THE PRE WAR YEARS
Dad graduated from Vanderbilt on June 8th, 1938 and went to work for his father. Presumably he had worked for him during college as well but I have no specific knowledge of that.
What follows could have been related in the chapter on Frank Senior but - as the story was told so often in the years to come as part of the story of The Mackle Brothers - I chose to detail it here.
By the last half of the 30s Frank Senior's business had improved to the point where a winter trip to Florida was possible. In February 1938 an article ran in the Nashville paper that he had purchased a home in Delray Beach and the family planned to "winter" there.
About the same time he also acquired 22 building lots there. His plan was to spend the winter of 1938-39 in his new vacation home and build and sell a few houses - just to keep busy. With that in mind he sent is sons Frank Jr., just graduated from Vanderbilt, and Robert to Delray Beach in the latter half of 1938 to begin building the models.

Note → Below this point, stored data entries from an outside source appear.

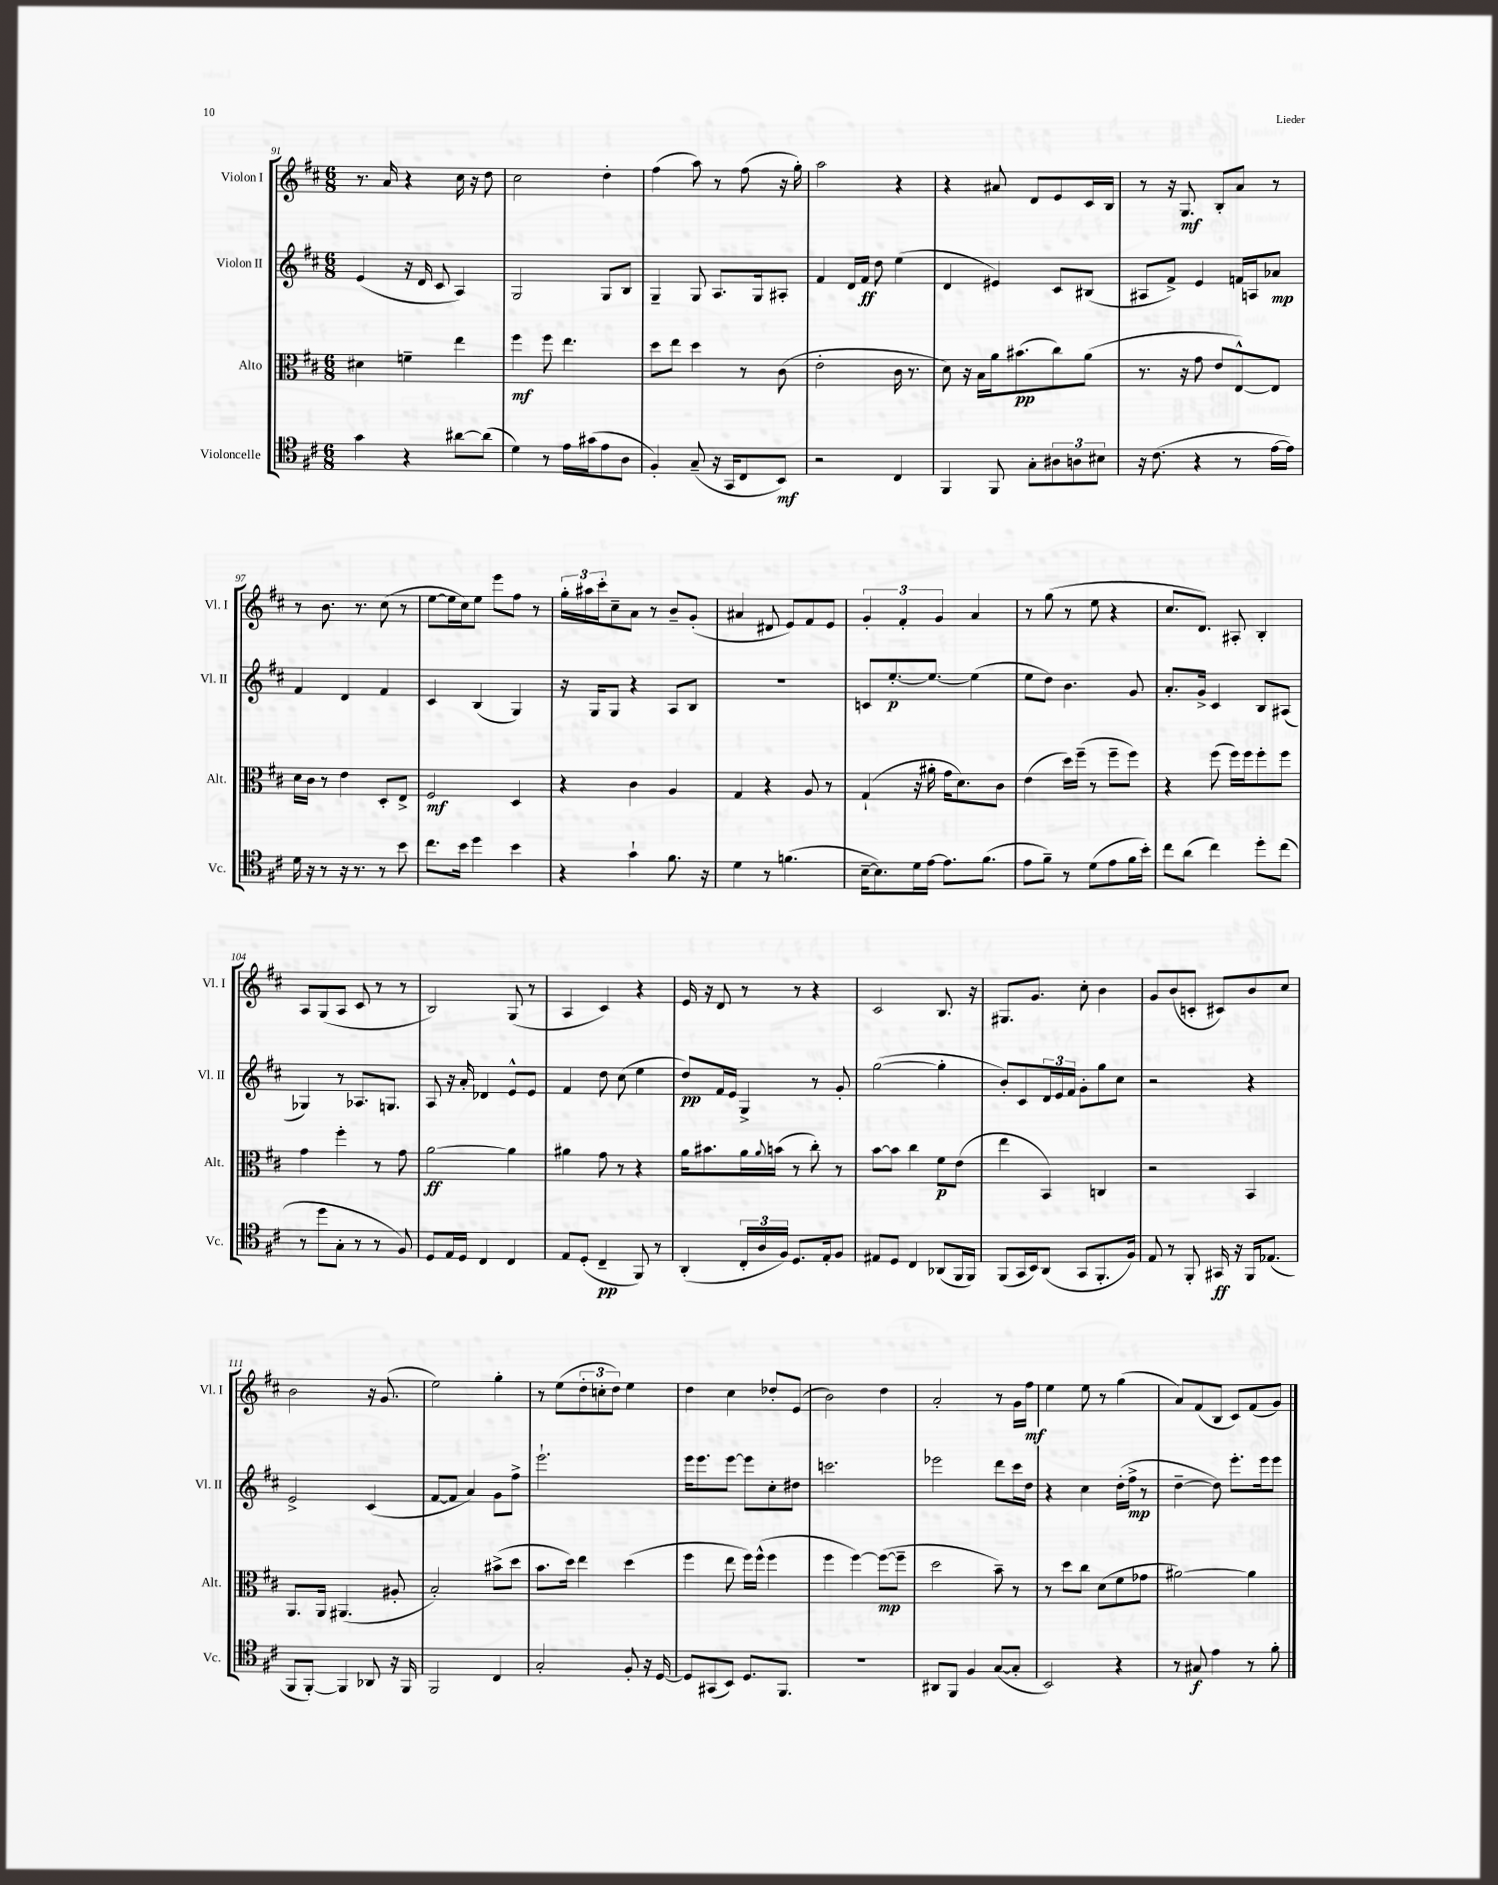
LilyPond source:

<<
\new StaffGroup <<
\new Staff = "s0" \with { instrumentName = "Violon I" shortInstrumentName = "Vl. I" } {
    \clef treble \key d \major \numericTimeSignature \time 6/8
    r8. a'16 r4 cis''16 r16 d''8 |
    cis''2 d''4-. |
    fis''4( a''8) r8 fis''8( r16 g''16-.) |
    a''2 r4 |
    r4 ais'8 d'8 e'8 cis'16 b16 |
    r8 r16 g8.\mf b8-. a'8 r8 |
    r8 b'8. r8. cis''8( r8 |
    e''8~ e''16 cis''16) e''8 e'''8 fis''8 r8 |
    \tuplet 3/2 { g''16-. ais''16 cis'''16-. } cis''8-- a'8 r8 b'8-- g'8-.( |
    ais'4 dis'8 e'8) fis'8 e'8 |
    \tuplet 3/2 { g'4-. fis'4-. g'4 } a'4 |
    r8 g''8( r8 e''8 r4 |
    cis''8. d'8.) ais8-. b4-. |
    a8 g8( a8 cis'8 r8 r8 |
    b2) g8( r8 |
    a4 cis'4) r4 |
    e'16 r16 d'8 r8 r8 r4 |
    cis'2 b8. r16 |
    gis8. g'8. cis''8-. b'4 |
    g'8 b'8( c'8-. cis'8) b'8 cis''8 |
    b'2 r16 g'8.( |
    e''2) g''4-. |
    r8 e''8( \tuplet 3/2 { d''8-. c''8-. d''8) } e''4 |
    d''4 cis''4 des''8-. e'8( |
    b'2) d''4 |
    a'2-. r8 g'16 fis''16\mf |
    e''4 e''8 r8 g''4( |
    a'8) fis'8( b8 cis'8) fis'8( g'8) \bar "|." |
}
\new Staff = "s1" \with { instrumentName = "Violon II" shortInstrumentName = "Vl. II" } {
    \clef treble \key d \major \numericTimeSignature \time 6/8
    e'4( r16 d'16 cis'8 a4) |
    g2 g8 b8 |
    g4-- g8 a8. g16 ais8-. |
    fis'4 d'16 fis'16\ff d''8 e''4( |
    d'4 eis'4) cis'8 bis8( |
    ais8 fis'8->) e'4 f'16 a16 aes'8\mp |
    fis'4 d'4 fis'4 |
    cis'4 b4( g4) |
    r16 g16 g8 r4 a8 b8 |
    R2. |
    c'8 e''8.~-.\p e''8.~ e''4( |
    e''8 d''8) b'4. g'8 |
    a'8.-. g'16-> cis'4 b8 ais8( |
    ges4) r8 aes8. g8. |
    a8 r16 a'16-. des'4 e'8-^ e'8 |
    fis'4 d''8 cis''8( e''4 |
    d''8\pp) fis'16 e'16 g4-> r8 g'8-. |
    g''2~( g''4-. |
    b'8-.) cis'8 \tuplet 3/2 { d'16 e'16 fis'16 } g'8-. g''8 cis''8 |
    r2 r4 |
    e'2-> cis'4( |
    fis'8~ fis'8 a'4) g'8 fis''8-> |
    e'''2.-! |
    e'''16 e'''8. e'''8~ e'''8 cis''8-. dis''8 |
    c'''2. |
    ees'''2 d'''8 cis'''16 d''16 |
    r4 cis''4 d''16-.( fis''16->\mp r8 |
    d''4~-- d''8) e'''8.-. e'''16 e'''8 \bar "|." |
}
\new Staff = "s2" \with { instrumentName = "Alto" shortInstrumentName = "Alt." } {
    \clef alto \key d \major \numericTimeSignature \time 6/8
    dis'4 f'4-- e''4 |
    fis''4\mf fis''8 e''4. |
    d''8 e''8 d''4 r8 cis'8( |
    e'2-. cis'16 r8. |
    d'8) r16 b16 a'16 bis'8.\pp( cis''8) a'8( |
    r8. r16 g'8 e'8 e8~-^) e8 |
    d'16 cis'16 r8 e'4 d8-. e8-> |
    fis2\mf d4 |
    r4 cis'4 a4 |
    g4 r4 a8 r8 |
    g4-!( r16 ais'16-. g'16 d'8.) cis'8 |
    e'4( d''16) fis''16--( r8 fis''8-- fis''8) |
    r4 fis''8( fis''16) fis''16 fis''8-. fis''8 |
    g'4 fis''4-. r8 g'8 |
    a'2~\ff a'4 |
    ais'4 g'8 r8 r4 |
    a'16 bis'8. a'16 \appoggiatura { a'8 } b'16( r8 cis''8-.) r8 |
    b'8~ b'8 cis''4 fis'8\p e'8( |
    e''4 b,4) c4 |
    r2 b,4 |
    a,8. a,16 ais,4.( ais8-. |
    b2-.) bis'8->( d''8 |
    b'8. d''16) e''4 d''4( |
    fis''4 e''8 fis''16) fis''16-^( fis''4 |
    fis''4 fis''4~) fis''8~\mp( fis''8-- |
    d''2 b'8--) r8 |
    r8 d''8 cis''8 d'8( fis'8 ges'8 |
    ais'2~) ais'4 \bar "|." |
}
\new Staff = "s3" \with { instrumentName = "Violoncelle" shortInstrumentName = "Vc." } {
    \clef tenor \key d \major \numericTimeSignature \time 6/8
    g'4 r4 ais'8~ ais'8( |
    d'4) r8 e'16 gis'16( e'8 a8 |
    fis4-.) g8--( r16 g,16 cis8 b,8\mf) |
    r2 cis4 |
    fis,4 fis,8 g8-. \tuplet 3/2 { ais8 a8 bis8 } |
    r16 cis'8.( r4 r8 e'16~ e'16) |
    d'16 r16 r8 r16 r8. r8 b'8 |
    cis''8. b'16 d''4 b'4 |
    r4 g'4-! fis'8. r16 |
    d'4 r8 f'4.( |
    b16~-- b8.) d'16 e'16~ e'8. fis'8.( |
    e'8 fis'8--) r8 d'8( e'8 fis'16 b'16-.) |
    cis''8 a'8( cis''4) d''8-. cis''8( |
    r8 d''8 g8-. r8 r8 fis8) |
    d8 e16 d16 cis4 cis4 |
    e8 d8-.( cis4--\pp fis,8) r8 |
    a,4-.( \tuplet 3/2 { cis16-. a16 fis16) } d8. e16-. fis8 |
    eis8 d8 cis4 aes,8( fis,16 fis,16) |
    fis,8( g,16 b,16) a,8( g,8 fis,8.-. fis16) |
    e8 r8 fis,8-. gis,16\ff r16 fis,16 ees8.( |
    fis,8 fis,8~-.) fis,4 aes,8 r16 fis,16 |
    fis,2 cis4 |
    g2-. fis8-. r16 d16~ |
    d8 gis,8( b,8) d8. fis,8. |
    R2. |
    ais,8 fis,8 fis4 g8~( g8-. |
    b,2) r4 |
    r8 gis8\f e'4 r8 fis'8-. \bar "|." |
}
>>
>>
\layout { \context { \Score currentBarNumber = #91 } }
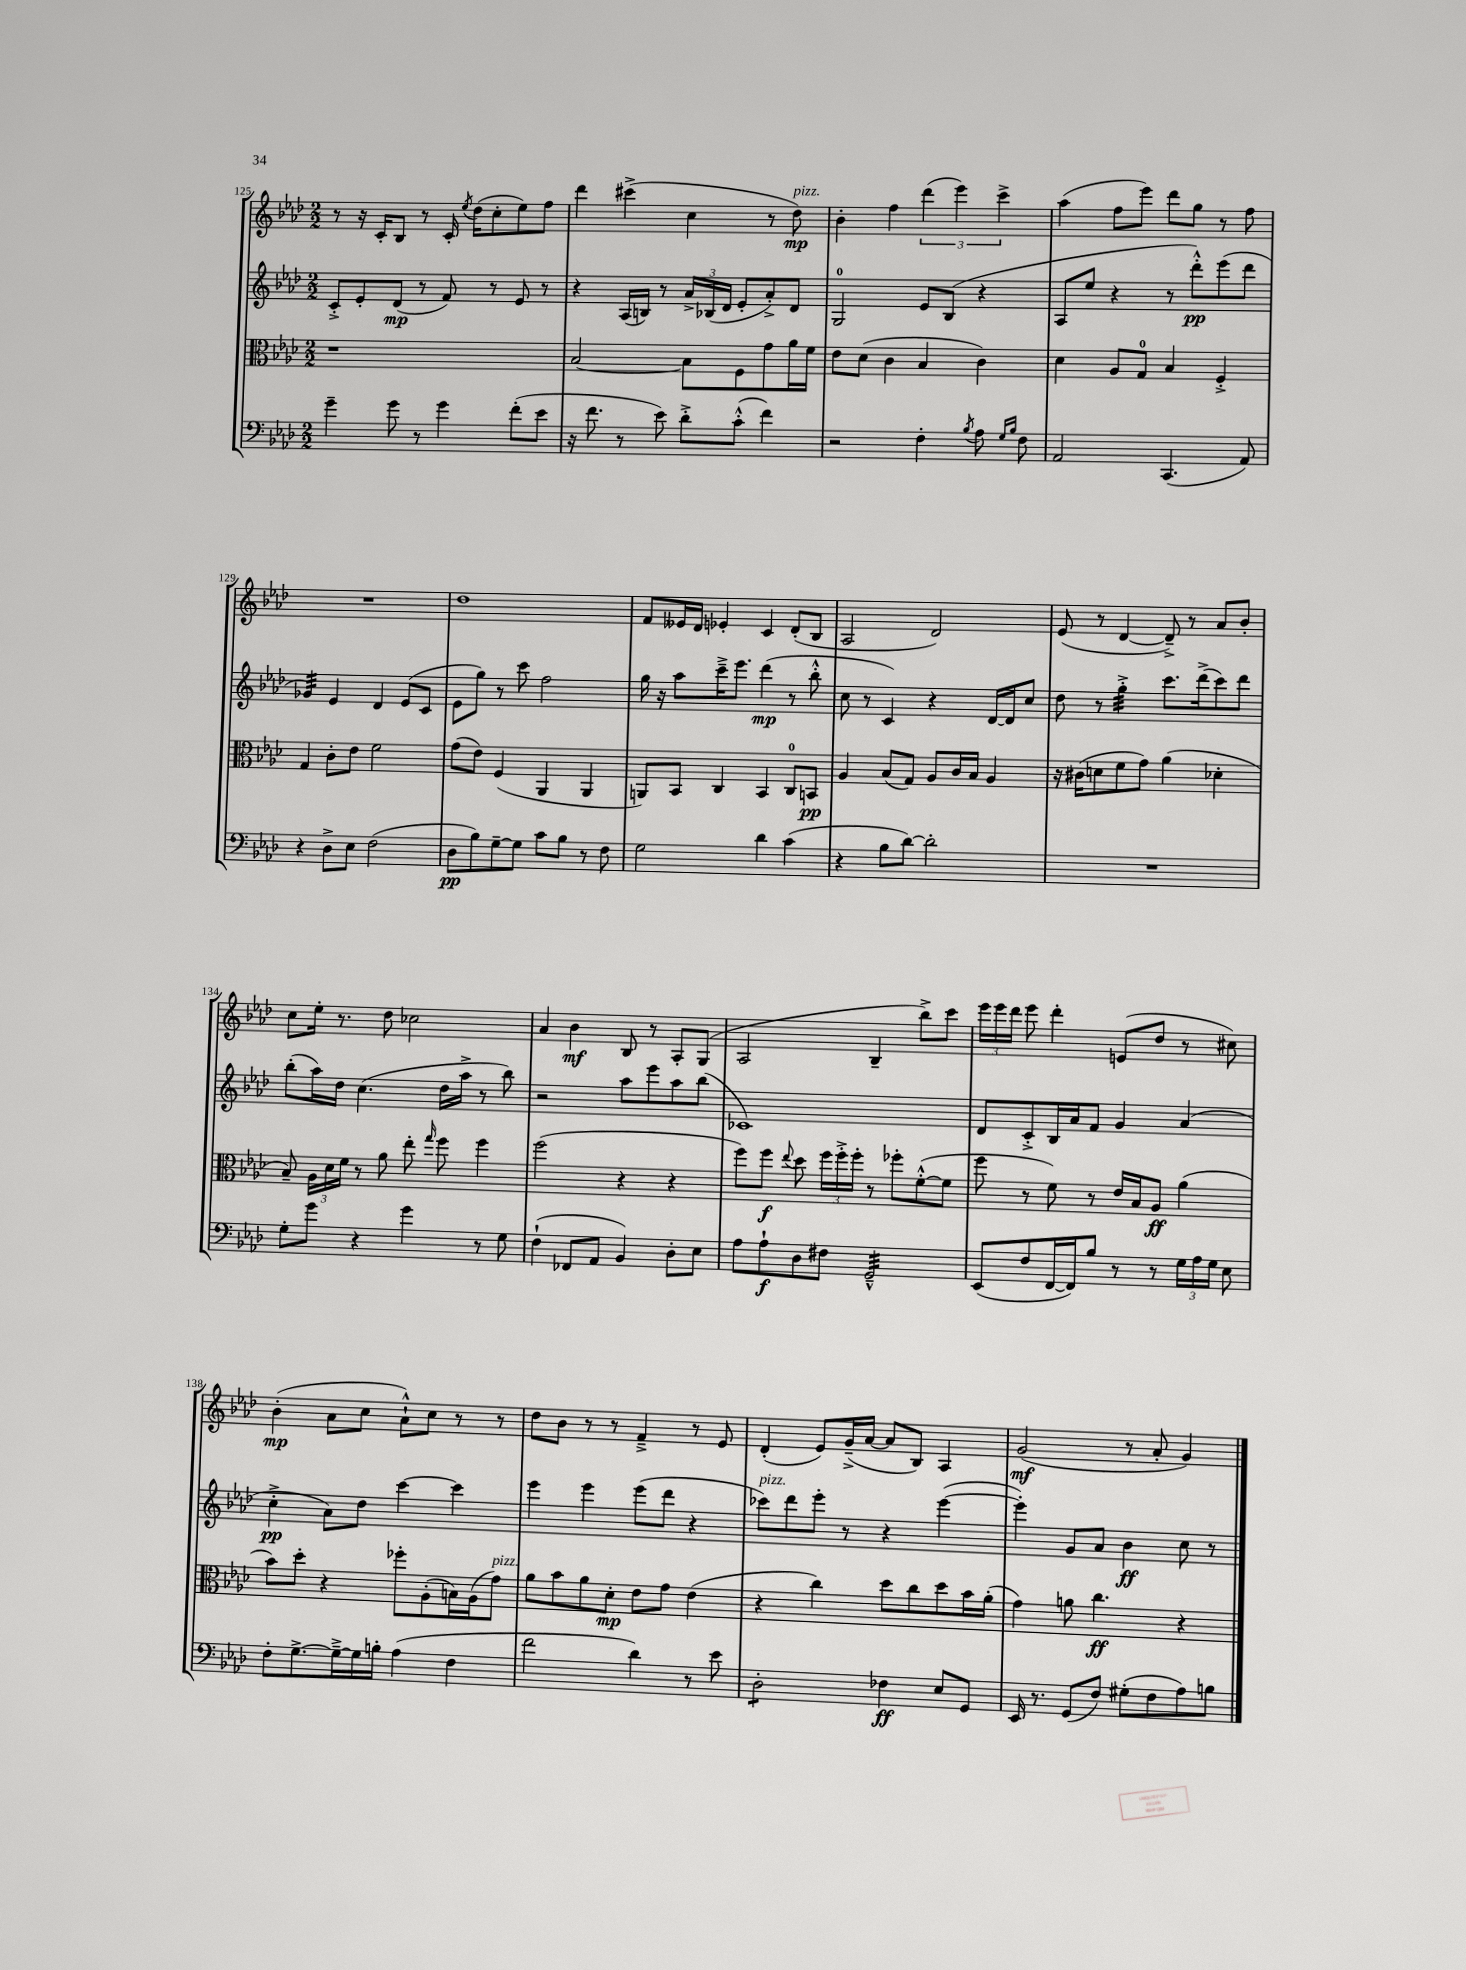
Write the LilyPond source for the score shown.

<<
\new StaffGroup <<
\new Staff = "s0" {
    \clef treble \key aes \major \numericTimeSignature \time 2/2
    \autoBeamOff r8 r16 c'16[-. bes8] r8 c'16-. \acciaccatura { ees''8 } des''16[( c''8-. ees''8) f''8] |
    des'''4 cis'''4->( c''4 r8 des''8\mp^\markup { \italic "pizz." }) |
    bes'4-. f''4 \tuplet 3/2 { des'''4( ees'''4) c'''4-> } |
    aes''4( f''8[ ees'''8]) des'''8[ g''8] r8 f''8 |
    R1 |
    des''1 |
    f'8[ eeses'16 des'16] ees'4-. c'4 des'8[-.( bes8] |
    aes2 des'2) |
    ees'8( r8 des'4~ des'8--->) r8 aes'8[ bes'8]-. |
    c''8[ ees''16]-. r8. des''8 ces''2 |
    aes'4 bes'4\mf bes8 r8 aes8[-. g8]( |
    aes2 bes4-- bes''8[->) c'''8] |
    \tuplet 3/2 { ees'''16[ ees'''16 des'''16] } ees'''8 des'''4-. e'8[( des''8] r8 cis''8) |
    bes'4-.\mp( aes'8[ c''8] aes'8[-!-^) c''8] r8 r8 |
    des''8[ bes'8] r8 r8 f'4---> r8 ees'8 |
    des'4-.( ees'8[) g'16--->( aes'16]~ aes'8[ bes8]) aes4 |
    g'2\mf( r8 aes'8-. g'4) \bar "|." |
}
\new Staff = "s1" {
    \clef treble \key aes \major \numericTimeSignature \time 2/2
    \autoBeamOff c'8[-.-> ees'8-. des'8]\mp( r8 f'8) r8 ees'8 r8 |
    r4 aes16[( b16]) r8 \tuplet 3/2 { aes'16[-> bes16( des'16] } ees'8[-. aes'8-.->) des'8] |
    g2-0 ees'8[ bes8]( r4 |
    aes8[ ees''8] r4 r8 des'''8[-.-^\pp) ees'''8( des'''8] |
    ges'4:32) ees'4 des'4 ees'8[( c'8] |
    ees'8[ g''8]) r8 c'''8 f''2 |
    g''16 r16 aes''8[ c'''16---> ees'''8.] des'''4\mp( r8 bes''8-.-^ |
    c''8 r8 c'4) r4 des'16[~ des'16 c''8] |
    des''8 r8 g''4:32-.-> c'''8.[ des'''16->( c'''8) des'''8] |
    bes''8[-.( aes''16) des''16] c''4.( des''16[ aes''16]-> r8 bes''8) |
    r2 aes''8[ ees'''8 aes''8 bes''8]( |
    ces'1) |
    des'8[ c'8-.-> bes16 aes'16 f'8] g'4 aes'4( |
    c''4-.->\pp aes'8[) des''8] c'''4~ c'''4 |
    ees'''4 ees'''4 ees'''8[( des'''8] r4 |
    ces'''8[^\markup { \italic "pizz." }) des'''8 ees'''8]-. r8 r4 ees'''4~( |
    ees'''4-.) g'8[ aes'8] bes'4\ff c''8 r8 \bar "|." |
}
\new Staff = "s2" {
    \clef alto \key aes \major \numericTimeSignature \time 2/2
    \autoBeamOff r1 |
    bes2~ bes8[ f8 g'8 aes'16 f'16] |
    ees'8[ des'8]( c'4 bes4 c'4) |
    des'4 aes8[ g8]-0 bes4 f4-.-> |
    g4 c'8[-. ees'8] f'2 |
    g'8[( ees'8]) f4( aes,4 aes,4 |
    a,8[) bes,8] c4 bes,4 c8[-0 b,8]\pp |
    aes4 bes8[( g8]) aes8[ c'16 bes16] aes4 |
    r16 cis'16[( d'8 f'8 g'8]) aes'4( des'4-. |
    bes8--) \tuplet 3/2 { aes16[ des'16 f'16] } r8 aes'8 ees''8-. \grace { g''16 } f''8 f''4 |
    f''2( r4 r4 |
    f''8[) f''8]\f \appoggiatura { ees''8 } des''8 \tuplet 3/2 { f''16[ f''16-.-> f''16]-. } r8 fes''8[-. f'8~-.-^( f'8] |
    f''8 r8 f'8) r8 ees'16[ bes16 aes8]\ff aes'4( |
    bes'8[) des''8]-. r4 fes''8[-. aes8-.( b16) aes16( g'8]^\markup { \italic "pizz." }) |
    aes'8[ bes'8 aes'8 des'8]-.\mp ees'8[ g'8] ees'4( |
    r4 c''4) des''8[ c''8 des''8 bes'16 aes'16]-.( |
    g'4) a'8 c''4.\ff r4 \bar "|." |
}
\new Staff = "s3" {
    \clef bass \key aes \major \numericTimeSignature \time 2/2
    \autoBeamOff g'4-- g'8 r8 g'4 f'8[-.( ees'8] |
    r16 f'8. r8 ees'8) des'8[-.-> c'8]-.-^( f'4) |
    r2 f4-. \acciaccatura { bes8 } aes8 \grace { g16[ bes16] } f8 |
    aes,2 c,4.( aes,8) |
    r4 des8[-> ees8] f2( |
    des8[\pp bes8) g8~-- g8] c'8[ bes8] r8 f8 |
    g2 des'4 c'4( |
    r4 bes8[ des'8]~) des'2-. |
    R1 |
    g8[-. g'8] r4 g'4 r8 g8 |
    f4-!( fes,8[ aes,8] bes,4) des8[-. ees8] |
    aes8[ aes8-!\f des8 fis8] g,2:32---^ |
    ees,8[( f8 f,16~ f,16) bes8] r8 r8 \tuplet 3/2 { g16[ aes16 g16] } ees8 |
    f8[-. g8.~-> g16~---> g16 b16]-. aes4( f4 |
    f'2 des'4) r8 ees'8 |
    des2:8-. fes4\ff ees8[ g,8] |
    ees,16 r8. g,8[( f8]) gis8[-.( f8 aes8) b8] \bar "|." |
}
>>
>>
\layout { \context { \Score currentBarNumber = #125 } }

In October of 1938 permits were issued for twenty homes. The plan was for the boys to start building on half of the lots before their father came down. But before their father could arrive Frank and Robert reported that they had already sold the first ten homes!. Their father gave them a go-ahead on the last ten. Soon they were sold as well!
Frank Senior saw the bright future that Florida held and soon made the decision to relocate the business and the family to Florida permanently.
The April 1939 edition of the Architectural Journal featured one of the Delray homes and lists Paist and Steward as the architects. Obviously, the relationship with Frank Jr's future father-in-law Harold Steward began from the earliest days of Frank's arrival in Florida. The selling price of this home was $2,895 with land!
One reason for the success in Delray was attributed to the fact that they were able to offer FHA financing.
The Mackles moved quickly.
In early 1939 Frank Senior announced the acquisition of 20 lots in Bradenton at the encouragement of their FHA contacts. Dad was sent to Bradenton to build 20 homes. This was his first project "on his own" and it was apparently not a good experience. Dad didn't talk much about failures but this one must have stung a bit. Several time Dad told the story of an old man in Bradenton sticking his cane up the flue of the chimney and sneering "it will never draw". Sales did not come easily and the Mackles did not return to the west coast of Florida for many years.
At the same time they were working on the opening of their next venture - in West Palm Beach - a project they would call Mackle Park. There, by April 1939, they were offering homes on 70 lots.
And an article in the Miami Herald of August 13 1939 tells of the Mackles acquisition of 70 lots and the start of 16 homes in Miami at N.W. 11th Place and forty-first street. The project, the first in Dade County, was to be called West Buena Vista Center.
Other home building projects started before World War II included - in 1940 - 102 homes in the Silvercrest Subdivision between SW 19th and Coral Way and between SW 24th and 27th avenues and - also in 1940 - 50 lots in Coral Gables on avenues Seville, Catalonia, Palermo and Almeria between LeJuene road and Hernando Street.
In early 1940, the first permanent office of The Mackle Company in Miami at 2818 Coral Way, was constructed. This office - with several expansions - was to serve as their headquarters until the early 1960s.
When the Mackle Brothers parted company with General and launched Deltona Corporation in 1962 they relocated to "Five Points" at the intersection of Coral Way, SW 3rd avenue and SW 12th Avenue. Even after the separation with Deltona in 1986 (after a brief stay in space near Miami International Airport) Dad built his last office on 3rd Avenue.
So for the next 53 years Coral Way and 3rd Avenue extension of Coral Way would be the business home of the Mackle family.
In 1940 and 1941 the Mackles pre-war housing efforts began to wind down. The Navy contract in Opa Locka began the shift from "for-sale" housing to pre-war and then wartime government contracts. The Mackles were finishing up West Buena Vista, Silvercrest and the homes and homesites in Coral Gables when the Navy's Opa Locka Housing project was awarded. That contract which encompassed 200 homes must have been the main focus of the business during most of 1941. Photographs of that period also show a small amount of government work completed in Key West as early as September 11, 1941.
On October 27, 1941, Frank E. Mackle Sr. passed away.
An era had ended.
And the young Mackle Brothers were on their own.
Dad was 25 when his father died.
On December 7, 1941 - six weeks after their father's death - the Japanese bombed Pearl Harbor and World War II - for the U.S. - officially began.